In Rewriting the Future of American Maritime Industry to Compete with China, a report written for the Washington, D.C.-based Hudson Institute, Michael G. Roberts, a senior fellow at the Hudson Institute’s Center for Defense addresses what he sees as “the deficiencies in U.S. sealift capacity amid increased competition from other countries.”
According to Roberts, American commercial shipbuilders and U.S.-flag shipping companies are at a severe disadvantage in international markets, owning only 3 percent of the 55,000 ships in the global commercial fleet as of 2022. He recommended the U.S. reform policies governing America’s commercial maritime industries to protect supply chains and logistics systems and to deter military conflict.
China, wrote Roberts, “produces more than half of the large commercial ships delivered annually, controls scores of seaports in dozens of foreign countries and owns almost one-fifth of the global commercial fleet.”
The CIA World Factbook states that the privately-owned and commercially operated U.S.-flag cargo fleet numbers 393 vessels, or 27th in the world, behind Russia (11th with 1,143 merchant ships) and China (2nd, with 4,052). The figure includes privately-owned ships and the Military Sealift Command vessels operated by the federal government.
Because the American maritime industry is impacted by the labor shortage currently challenging many other industries, Roberts has proposed legislation to create “a new, limited, second U.S.-flag fleet registry that would be under U.S. control and crewed by allied nations,” which would “at minimal cost to taxpayers…and contribute to U.S. national and economic security in other ways, such as improving supply chain security and deterring gray-zone tactics.”
If such legislation is approved by Congress, Roberts stated that “by the end of the decade the U.S.-flag fleet would close the sealift gap and support U.S. economic and gray-zone security.”
American labor unions have pushed back strongly against the idea of foreign crews on U.S.-flag ships, calling the proposal “a threat to the U.S. maritime workforce.”
The Hudson Institute’s Roberts is not the only voice calling for foreign mariners to boost the U.S. shipping presence.

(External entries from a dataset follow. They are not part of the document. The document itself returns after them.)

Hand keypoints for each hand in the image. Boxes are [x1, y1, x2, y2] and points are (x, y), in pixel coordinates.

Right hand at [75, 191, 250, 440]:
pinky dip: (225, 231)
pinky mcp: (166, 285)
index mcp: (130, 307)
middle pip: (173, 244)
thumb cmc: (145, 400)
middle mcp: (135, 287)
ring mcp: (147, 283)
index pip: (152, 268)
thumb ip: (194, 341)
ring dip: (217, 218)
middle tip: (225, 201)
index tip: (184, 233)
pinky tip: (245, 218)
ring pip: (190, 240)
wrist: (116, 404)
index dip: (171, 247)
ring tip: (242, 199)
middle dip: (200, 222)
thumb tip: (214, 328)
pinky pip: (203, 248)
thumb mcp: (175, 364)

In a recent interview with online Tradewinds news, Sam Norton, CEO of Overseas Shipping Group, the largest U.S.-flag tanker operator, urged the unions to endorse sponsorship of foreign mariners to boost the number of qualified mariners.

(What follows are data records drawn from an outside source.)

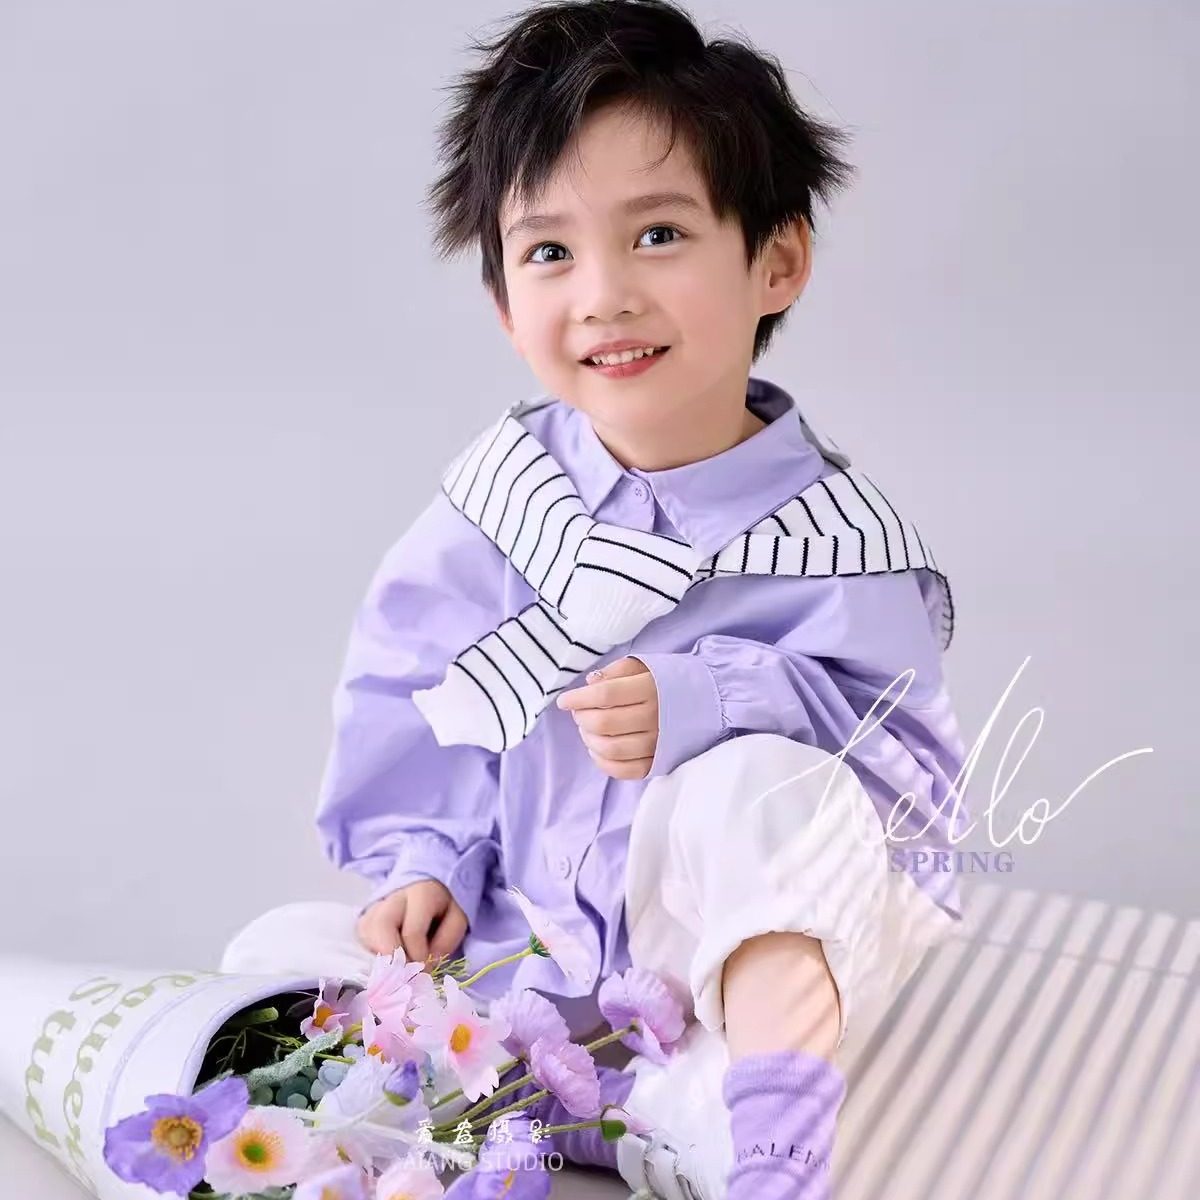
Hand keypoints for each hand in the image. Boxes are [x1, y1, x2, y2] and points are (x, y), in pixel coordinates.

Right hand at [355, 879, 467, 965]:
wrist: (429, 886)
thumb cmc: (443, 909)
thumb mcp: (457, 920)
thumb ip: (447, 941)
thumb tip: (427, 963)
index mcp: (421, 894)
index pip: (412, 931)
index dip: (418, 957)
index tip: (426, 970)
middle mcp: (394, 896)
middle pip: (380, 925)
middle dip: (390, 956)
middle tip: (402, 975)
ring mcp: (376, 905)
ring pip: (366, 930)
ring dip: (378, 954)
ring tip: (395, 966)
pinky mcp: (365, 915)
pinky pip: (361, 935)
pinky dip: (370, 951)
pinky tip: (386, 958)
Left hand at [555, 656, 659, 779]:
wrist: (708, 701)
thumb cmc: (669, 680)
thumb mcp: (645, 665)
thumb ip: (616, 671)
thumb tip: (590, 684)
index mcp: (651, 688)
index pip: (605, 694)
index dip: (578, 698)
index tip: (564, 701)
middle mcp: (656, 717)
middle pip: (603, 723)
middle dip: (582, 717)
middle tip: (578, 712)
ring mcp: (658, 744)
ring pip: (610, 748)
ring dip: (589, 739)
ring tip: (587, 729)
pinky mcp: (658, 763)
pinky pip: (623, 770)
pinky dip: (602, 762)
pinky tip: (597, 748)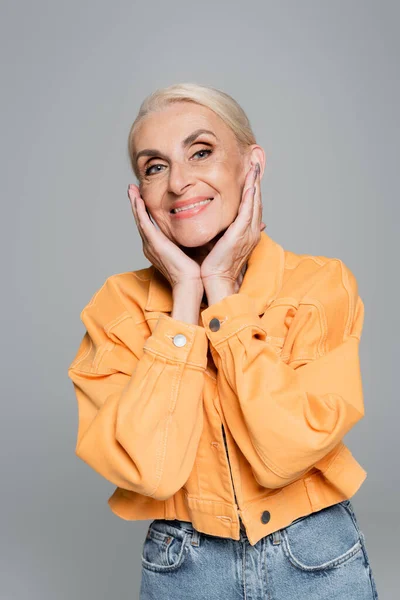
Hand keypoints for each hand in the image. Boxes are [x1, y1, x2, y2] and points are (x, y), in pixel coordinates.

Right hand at [127, 185, 201, 289]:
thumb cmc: (192, 272)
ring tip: (131, 189)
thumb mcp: (188, 250)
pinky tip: (138, 200)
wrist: (190, 283)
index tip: (141, 197)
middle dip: (135, 203)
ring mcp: (151, 244)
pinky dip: (140, 211)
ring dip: (135, 203)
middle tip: (131, 189)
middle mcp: (150, 246)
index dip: (143, 210)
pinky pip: (145, 223)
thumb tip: (196, 230)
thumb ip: (187, 239)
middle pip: (140, 220)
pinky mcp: (155, 243)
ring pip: (140, 219)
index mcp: (157, 247)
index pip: (147, 225)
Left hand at [200, 161, 264, 291]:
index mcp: (246, 233)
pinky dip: (251, 197)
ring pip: (255, 203)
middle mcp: (251, 231)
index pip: (252, 207)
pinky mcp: (240, 234)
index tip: (250, 174)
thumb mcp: (218, 242)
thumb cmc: (214, 264)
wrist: (216, 278)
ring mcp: (248, 233)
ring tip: (255, 168)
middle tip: (256, 164)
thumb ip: (219, 229)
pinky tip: (251, 185)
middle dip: (257, 182)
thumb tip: (214, 220)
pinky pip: (248, 212)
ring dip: (255, 184)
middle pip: (257, 202)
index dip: (252, 190)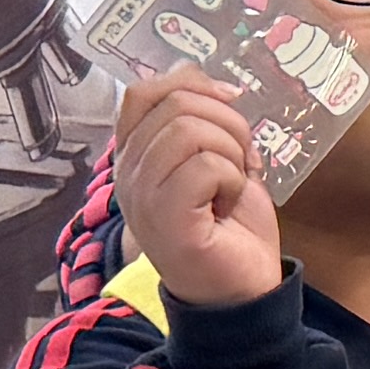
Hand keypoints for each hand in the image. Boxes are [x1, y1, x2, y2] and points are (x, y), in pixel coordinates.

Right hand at [109, 64, 288, 311]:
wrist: (239, 290)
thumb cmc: (228, 225)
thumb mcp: (218, 156)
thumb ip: (201, 118)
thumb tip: (205, 78)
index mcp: (134, 154)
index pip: (142, 91)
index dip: (192, 85)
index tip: (230, 104)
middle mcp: (126, 172)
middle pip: (174, 103)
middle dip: (228, 122)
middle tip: (243, 159)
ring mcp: (140, 195)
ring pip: (190, 131)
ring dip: (232, 151)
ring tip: (234, 183)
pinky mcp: (164, 217)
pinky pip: (204, 165)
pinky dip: (233, 178)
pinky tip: (229, 203)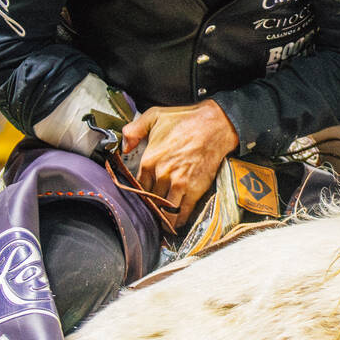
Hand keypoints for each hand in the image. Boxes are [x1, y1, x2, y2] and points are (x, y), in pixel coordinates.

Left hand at [122, 100, 239, 229]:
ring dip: (161, 217)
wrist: (216, 124)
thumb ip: (134, 130)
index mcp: (149, 160)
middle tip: (149, 211)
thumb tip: (124, 147)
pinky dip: (178, 221)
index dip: (137, 193)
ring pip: (164, 210)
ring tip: (160, 222)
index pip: (136, 186)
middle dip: (149, 206)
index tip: (140, 197)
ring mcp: (179, 184)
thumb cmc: (187, 119)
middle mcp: (162, 175)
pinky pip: (182, 212)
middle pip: (149, 199)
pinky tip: (175, 223)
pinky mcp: (195, 189)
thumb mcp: (155, 116)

In a statement, representatives from the Maritime Trades Department of the AFL-CIO, the Sailors Union of the Pacific, the Seafarers International Union, and other labor groups called the establishment of a second U.S. flag registry “the most egregious proposal in the [Hudson Institute] report,” and stated “taxpayer dollars should not be used to support U.S.-flag vessels that don’t contribute to the pool of civilian mariners and would compromise U.S. security.”
“At this time in our nation’s history, it is imperative that our government act(s) to ensure that our country has the trained and qualified mariners needed by the Department of Defense,” the coalition stated. “It is irresponsible to divert U.S. taxpayer dollars to support and to otherwise encourage the operation of U.S.-flag vessels that do not provide the base of employment necessary to increase and support the U.S. citizen mariner base.”

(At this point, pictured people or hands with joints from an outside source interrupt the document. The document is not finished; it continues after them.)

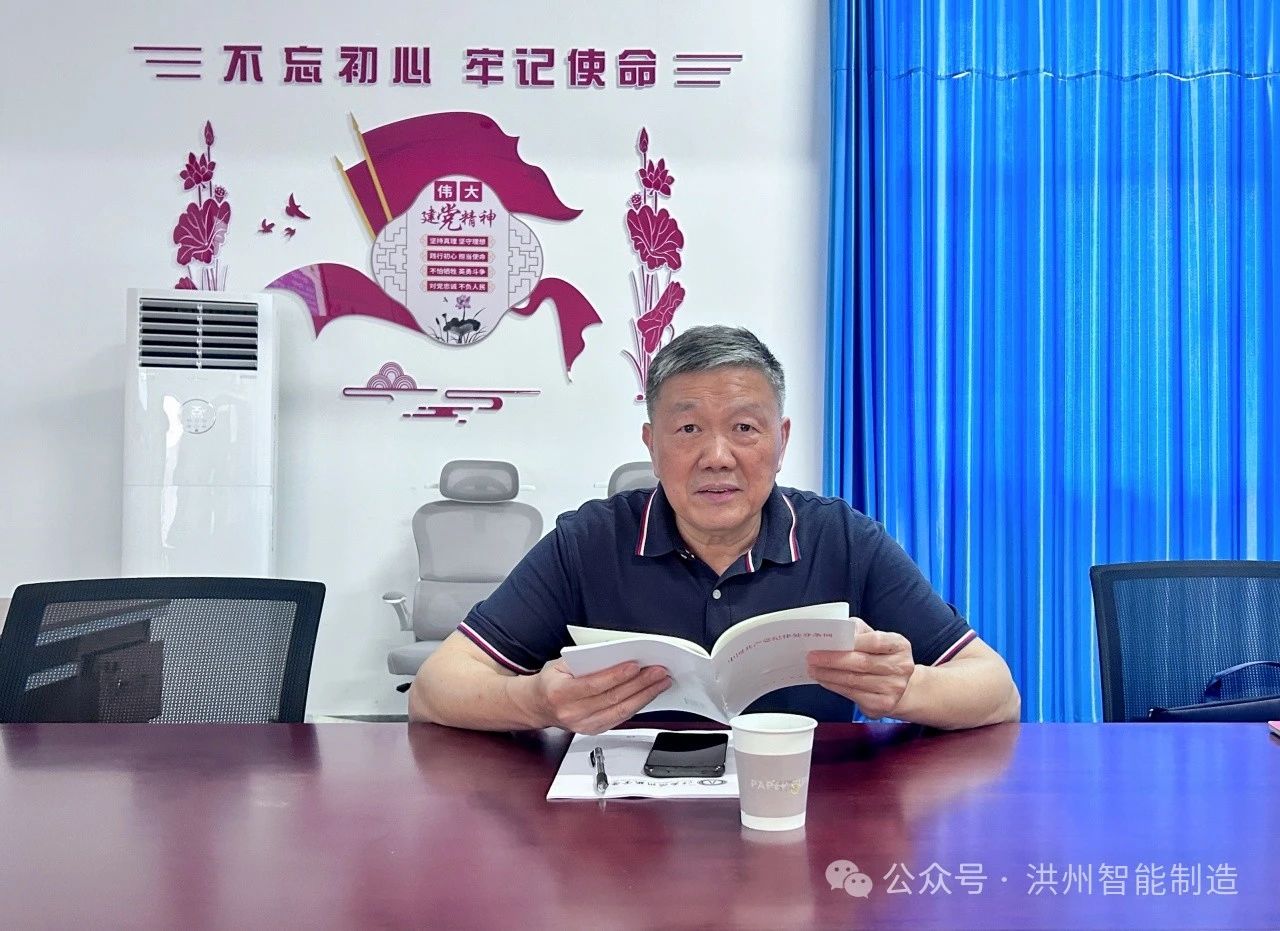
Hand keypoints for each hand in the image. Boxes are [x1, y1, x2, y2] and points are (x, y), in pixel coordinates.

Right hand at [527, 660, 670, 734]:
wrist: (537, 706)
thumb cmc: (551, 682)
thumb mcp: (559, 664)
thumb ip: (584, 660)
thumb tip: (615, 653)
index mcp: (561, 693)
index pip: (594, 685)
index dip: (617, 676)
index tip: (636, 666)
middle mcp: (573, 713)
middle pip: (613, 698)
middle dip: (640, 684)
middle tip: (658, 672)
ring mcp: (584, 725)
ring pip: (621, 711)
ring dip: (645, 696)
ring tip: (660, 682)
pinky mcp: (594, 731)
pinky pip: (620, 718)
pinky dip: (637, 705)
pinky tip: (648, 694)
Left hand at [807, 619, 916, 718]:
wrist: (896, 684)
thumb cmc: (879, 656)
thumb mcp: (873, 637)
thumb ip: (857, 631)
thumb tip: (834, 630)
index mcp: (900, 645)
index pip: (875, 641)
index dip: (851, 641)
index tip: (828, 641)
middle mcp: (901, 667)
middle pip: (862, 663)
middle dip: (833, 659)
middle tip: (812, 657)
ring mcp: (895, 688)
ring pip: (855, 680)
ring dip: (829, 675)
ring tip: (814, 669)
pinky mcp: (884, 704)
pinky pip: (854, 695)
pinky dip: (835, 687)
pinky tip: (825, 680)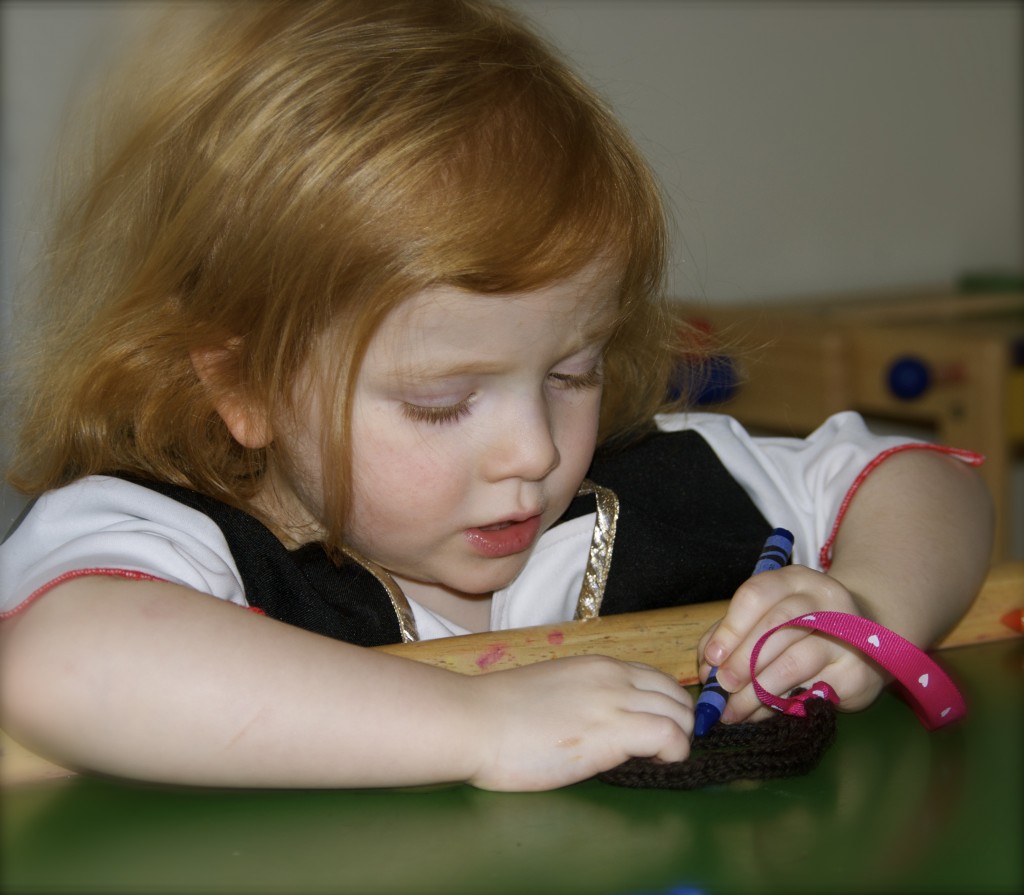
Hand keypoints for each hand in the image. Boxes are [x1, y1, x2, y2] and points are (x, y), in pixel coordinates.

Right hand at [463, 655, 692, 790]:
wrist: (474, 721)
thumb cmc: (497, 715)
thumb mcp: (552, 692)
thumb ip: (583, 700)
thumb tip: (599, 724)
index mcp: (597, 665)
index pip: (655, 678)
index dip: (663, 706)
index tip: (654, 732)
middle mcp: (613, 676)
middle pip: (676, 694)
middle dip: (680, 723)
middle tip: (662, 752)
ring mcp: (616, 701)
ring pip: (681, 714)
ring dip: (679, 739)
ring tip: (658, 761)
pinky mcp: (615, 731)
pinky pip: (672, 737)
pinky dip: (676, 753)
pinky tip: (656, 766)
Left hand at [697, 565, 886, 723]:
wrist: (865, 644)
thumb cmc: (801, 630)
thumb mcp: (765, 620)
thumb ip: (732, 637)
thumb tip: (708, 667)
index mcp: (794, 580)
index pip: (757, 595)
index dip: (731, 628)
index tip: (713, 657)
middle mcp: (824, 600)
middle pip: (777, 625)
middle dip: (743, 660)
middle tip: (722, 686)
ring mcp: (848, 635)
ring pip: (795, 660)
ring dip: (759, 689)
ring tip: (735, 709)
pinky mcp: (857, 672)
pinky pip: (813, 691)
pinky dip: (783, 705)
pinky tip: (764, 714)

The labor consortium has urged the Biden administration to reject the proposal and instead, create more opportunities for American maritime workers.
Calls to the AFL-CIO’s Maritime Trades Department seeking further comment were not returned.
In a recent edition of gCaptain, maritime journalist John Konrad linked the shortage of qualified mariners “to low salaries in comparison to other union workers and called for the industry to prioritize the welfare and advancement of mariners, and to push for fair and competitive compensation to ensure the resilience and efficacy of the U.S. maritime maritime sector.”
In real terms, “U.S. maritime captains are earning less today than they were 30 years ago,” he wrote.
“Opportunities on shore, combined with low wages and harsh conditions, are keeping younger workers from signing on to seafaring careers, exacerbating the labor shortage,” stated Konrad.
“The current state of the U.S. maritime industry, particularly the stagnant wages and challenging working conditions faced by American maritime officers, presents a critical juncture and very few incentives for young mariners to remain in the industry over the long term.”